Assistant Professor at HEC Paris, Doha, Dr. Seungah Sarah Lee.
Doha, Qatar: As artificial intelligence reshapes industries at unprecedented speed, leaders must strengthen judgment, adaptability and discernment to remain relevant, according to Assistant Professor at HEC Paris, Doha, Dr. Seungah Sarah Lee.
“Large organisations often move like giant ships, so they may be slower to pivot, but the pace of technological change requires faster adaptation,” Dr. Lee said in an interview with The Peninsula. She stressed that in an AI-driven future, technical knowledge alone will not be enough. In fact, HEC Paris, Doha integrates AI leadership intelligence directly into its EMBA curriculum, ensuring that experienced leaders understand not only what AI can do, but how and why to deploy it.
“The real game changer will not simply be technical knowledge, but it will be the capacity to adapt, to rethink, and to continuously evolve alongside the technology.”
Dr. Lee defines “AI leadership intelligence” as a combination of digital understanding and human judgment. “Part of AI leadership intelligence is having digital intelligence, not only understanding the technology, but why you need it and for what purpose,” she said. “It’s a strategic decision.”
Crucially, she adds, it is about the human factor. “It’s the human skill to judge, to discern, to decide. At the end of the day, AI leadership intelligence is about how we make good decisions using AI as a tool, not just adopting AI because it’s the latest trend.”
Rather than asking which AI tools leaders should adopt, Dr. Lee argues the question should be reversed. “It’s less about how AI helps leadership and more about how leadership exercises judgment in directing AI toward meaningful human and organisational outcomes,” she explained. Leaders must first be clear about their purpose and objectives before identifying technologies that align with them. She warns that without alignment, organisations risk chasing “the next shiny AI application” without solving real problems, repeating patterns seen in earlier technological waves such as the dot-com boom or early digital transformation efforts where tools were adopted quickly but governance, culture, and accountability lagged.
This perspective is embedded in case discussions, executive debates, and strategic simulations within the EMBA classroom. Participants engage with various AI tools, testing assumptions, examining governance and leadership implications, and experimenting with emerging tools to understand their strategic and human impact. Dr. Lee identifies three common leadership gaps in AI adoption: lack of clear vision and purposeful alignment; absence of a culture that questions and critically evaluates outputs; and limited understanding among leaders of what AI actually does.
“Some treat it like a black box and fear it. Others want to use it for everything.

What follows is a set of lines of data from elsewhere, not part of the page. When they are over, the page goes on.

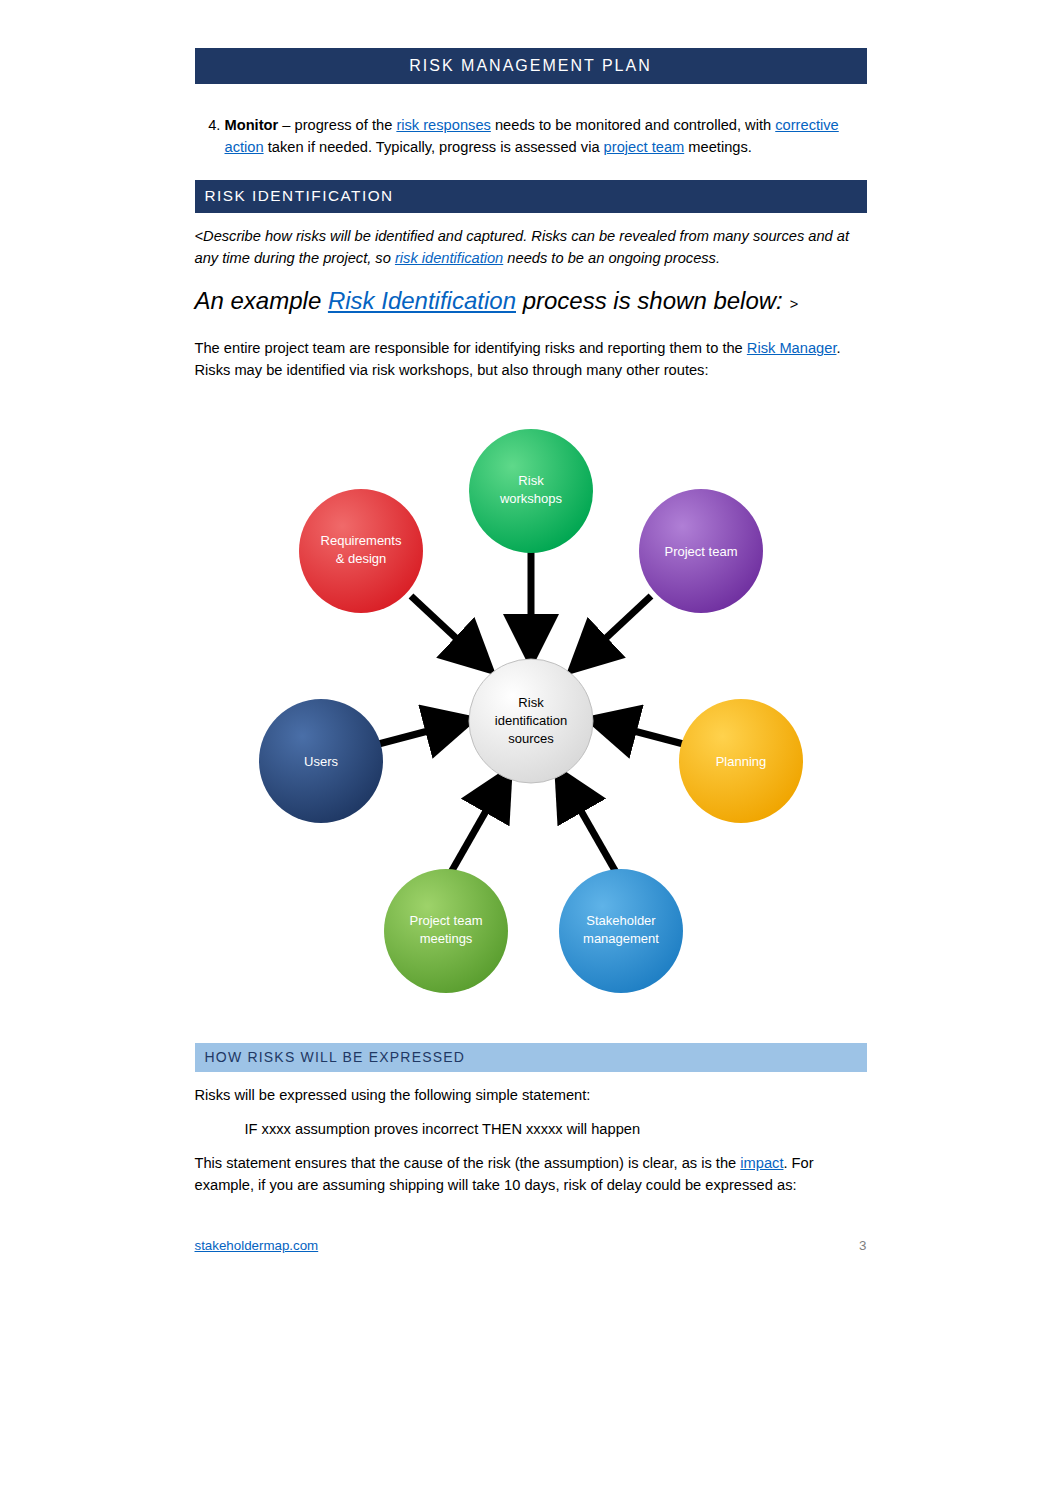RISK MANAGEMENT PLAN
Monitor – progress of the risk responses needs to be monitored and controlled, with corrective action taken if needed. Typically, progress is assessed via project team meetings.
RISK IDENTIFICATION
<Describe how risks will be identified and captured. Risks can be revealed from many sources and at any time during the project, so risk identification needs to be an ongoing process.
An example Risk Identification process is shown below: >
The entire project team are responsible for identifying risks and reporting them to the Risk Manager. Risks may be identified via risk workshops, but also through many other routes:
Risk workshops Project team Requirements & design Planning Users Stakeholder management Project team meetings Risk identification sources
HOW RISKS WILL BE EXPRESSED
Risks will be expressed using the following simple statement:
IF xxxx assumption proves incorrect THEN xxxxx will happen
This statement ensures that the cause of the risk (the assumption) is clear, as is the impact. For example, if you are assuming shipping will take 10 days, risk of delay could be expressed as:
stakeholdermap.com 3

Both extremes lack discernment,” she said. “Our role at HEC Paris, Doha is to build that discernment.” Balancing human judgment with AI systems is critical. “Human judgment should come first,” she emphasized. AI should function as a data point, even “like a teammate” but one whose outputs require review, accountability and oversight.
Ethics, she noted, must remain central. “At the end of the day, it’s about human flourishing. If efficiency and profitability come at the cost of people’s wellbeing, then we have to question the purpose.” In Qatar, Dr. Lee sees opportunity. While organisations are still in a transformation phase, the country’s relatively agile ecosystem and long-term national vision create space for intentional AI governance. Through its Executive MBA programs, HEC Paris, Doha is contributing by preparing leaders who can responsibly guide this transformation. Continuous learning, she added, is no longer optional. “In the past, earning a degree might have been sufficient for decades. Today, skills can become obsolete much faster.” Upskilling and reskilling, both at the leadership and organisational level are essential, particularly as automation shifts employees into supervisory and strategic roles.
“Technology will keep evolving,” Dr. Lee said. “But the human role as steward, decision-maker and ethical bridge remains constant. This is the leadership mindset cultivated within the Executive MBA programs at HEC Paris, Doha.”